Apart from the Kajkavci dialect, the whole body of Serbo-Croatian literature up to the 19th century may justly be regarded as the common heritage of Serbs and Croats. The linguistic and literary reforms which Dossitey Obradovich and Vuk Stefanovich Karajich carried out in Servia about the close of this period helped to stimulate among the Croats a new interest in their national history, their traditions, folk-songs and folk-tales. One result of this nationalist revival was the unsuccessful attempt made between 1814 and 1830 to raise the Cakavci dialect to the rank of a distinctive literary language for Croatia-Slavonia; but the Illyrist movement of 1840 led to the adoption of the Štokavci, which was already the vernacular of the majority of Serbo-Croats. Ljudevit Gaj (1809-1872), though he failed to create an artificial literary language by the fusion of the principal dialects spoken by Serbs, Croats and Slovenes, was by his championship of Illyrism instrumental in securing the triumph of the Štokavci. Gaj was a poet of considerable talent, and one of the founders of Croatian journalism. Among other writers of the first half of the 19th century may be mentioned Ivan Mažuranic (1813-1890), whose first poems were published in the Danica ilirska (“Illyrian Dawnstar”), a journal founded and for a time edited by Gaj. In 1846 Mažuranic published his Smrt Smail Aga Cengica (“Death of Ismail Aga Cengic”), called by Serbo-Croats the “Epos of Hate.” This remarkable poem, written in the metre of the old Servian ballads, gives a vivid description of life in Bosnia under Turkish rule, and of the hereditary border feuds between Christians and Moslems. In later life Mažuranic distinguished himself as a statesman, and became ban of Croatia from 1873 to 1880. Other writers representative of Croatian literature before 1867 were the lyric poet Stanko Vraz (1810-1851) and Dragutin Rakovac (1813-1854), the author of many patriotic songs.
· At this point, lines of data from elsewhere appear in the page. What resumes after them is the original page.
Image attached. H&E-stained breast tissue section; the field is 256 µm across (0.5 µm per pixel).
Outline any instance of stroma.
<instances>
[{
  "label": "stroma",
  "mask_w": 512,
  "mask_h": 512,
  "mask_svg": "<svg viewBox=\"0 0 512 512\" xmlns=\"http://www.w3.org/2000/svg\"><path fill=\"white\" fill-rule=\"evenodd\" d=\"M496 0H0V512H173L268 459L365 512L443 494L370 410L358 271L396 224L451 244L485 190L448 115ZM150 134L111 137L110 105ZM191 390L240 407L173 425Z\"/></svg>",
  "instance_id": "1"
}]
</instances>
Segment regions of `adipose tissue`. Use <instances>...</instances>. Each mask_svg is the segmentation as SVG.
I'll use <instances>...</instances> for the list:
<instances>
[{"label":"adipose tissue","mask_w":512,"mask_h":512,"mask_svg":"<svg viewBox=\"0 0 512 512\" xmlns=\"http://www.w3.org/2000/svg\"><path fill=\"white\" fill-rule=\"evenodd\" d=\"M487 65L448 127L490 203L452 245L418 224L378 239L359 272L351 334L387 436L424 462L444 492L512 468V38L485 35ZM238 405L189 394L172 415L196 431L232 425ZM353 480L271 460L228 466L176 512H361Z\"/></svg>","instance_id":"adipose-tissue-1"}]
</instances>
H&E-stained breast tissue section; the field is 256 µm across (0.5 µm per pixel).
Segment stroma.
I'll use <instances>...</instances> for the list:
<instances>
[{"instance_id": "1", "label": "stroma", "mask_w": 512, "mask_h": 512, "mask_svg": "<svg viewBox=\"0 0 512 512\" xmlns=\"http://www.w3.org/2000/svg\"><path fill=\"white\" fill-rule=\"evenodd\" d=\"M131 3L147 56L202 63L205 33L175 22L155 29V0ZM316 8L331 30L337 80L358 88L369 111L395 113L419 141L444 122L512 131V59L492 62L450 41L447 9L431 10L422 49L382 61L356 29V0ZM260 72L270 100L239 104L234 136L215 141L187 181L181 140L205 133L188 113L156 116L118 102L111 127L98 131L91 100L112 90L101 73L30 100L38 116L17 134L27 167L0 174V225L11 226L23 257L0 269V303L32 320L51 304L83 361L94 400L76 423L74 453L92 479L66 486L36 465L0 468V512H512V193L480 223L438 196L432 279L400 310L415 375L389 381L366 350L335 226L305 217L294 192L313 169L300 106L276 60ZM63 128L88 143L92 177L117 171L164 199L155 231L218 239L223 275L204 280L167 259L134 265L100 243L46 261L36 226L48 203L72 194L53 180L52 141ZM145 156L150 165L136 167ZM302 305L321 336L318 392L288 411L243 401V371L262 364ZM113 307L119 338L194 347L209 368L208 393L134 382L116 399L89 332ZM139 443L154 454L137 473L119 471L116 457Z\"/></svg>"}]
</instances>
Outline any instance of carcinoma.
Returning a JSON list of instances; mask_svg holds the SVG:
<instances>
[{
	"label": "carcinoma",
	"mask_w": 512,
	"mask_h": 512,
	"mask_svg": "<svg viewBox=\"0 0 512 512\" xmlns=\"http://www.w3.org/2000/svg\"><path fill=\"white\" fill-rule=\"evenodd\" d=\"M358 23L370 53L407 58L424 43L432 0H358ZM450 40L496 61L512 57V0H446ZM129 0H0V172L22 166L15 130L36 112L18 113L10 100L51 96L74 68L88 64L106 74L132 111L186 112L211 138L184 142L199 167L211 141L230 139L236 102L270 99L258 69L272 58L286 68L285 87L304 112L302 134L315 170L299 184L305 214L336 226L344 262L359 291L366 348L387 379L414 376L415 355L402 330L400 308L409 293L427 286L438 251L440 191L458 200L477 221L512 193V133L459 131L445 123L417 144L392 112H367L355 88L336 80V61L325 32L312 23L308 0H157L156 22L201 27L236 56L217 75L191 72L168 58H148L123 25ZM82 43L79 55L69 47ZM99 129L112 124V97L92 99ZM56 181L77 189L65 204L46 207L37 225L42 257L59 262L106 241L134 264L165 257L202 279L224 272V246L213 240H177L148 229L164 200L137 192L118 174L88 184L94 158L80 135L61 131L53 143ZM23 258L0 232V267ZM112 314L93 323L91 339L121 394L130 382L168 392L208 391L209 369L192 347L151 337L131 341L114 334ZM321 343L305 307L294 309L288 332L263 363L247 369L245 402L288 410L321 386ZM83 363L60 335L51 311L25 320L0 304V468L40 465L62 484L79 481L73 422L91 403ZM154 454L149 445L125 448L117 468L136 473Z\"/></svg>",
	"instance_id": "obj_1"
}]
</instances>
With the foundation of the South Slavonic Academy at Agram, in 1867, the study of science and history received a new impetus. Under the presidency of Franko Racki (1825-1894) the academy, with its journal the Rad jugoskovenske Akademije, became the headquarters of an active group of savants, among whom may be mentioned Vastroslav Jagic (b. 1838), sometime editor of the Archiv für slavische Philologie; the historians Šime Ljubic (1822-1896) and Vjekoslav Klaic, author of several standard works on Croatia and the Croats; the lexicographer Bogoslav Šulek (1816-1895); the ethnographer and philologist Franko Karelac (1811-1874). In Dalmatia, where the Ragusan journal Slovinac has served, like the Agram Rad, as a focus of literary activity, there have been numerous poets and prose writers, associated, in many cases, with the Illyrist or the nationalist propaganda. Among these may be mentioned Count Medo Pucic (1821-1882), and the dramatist Matija Ban (1818-1903), whose tragedy Meyrimah is considered by many the finest dramatic poem in the Serbo-Croatian language.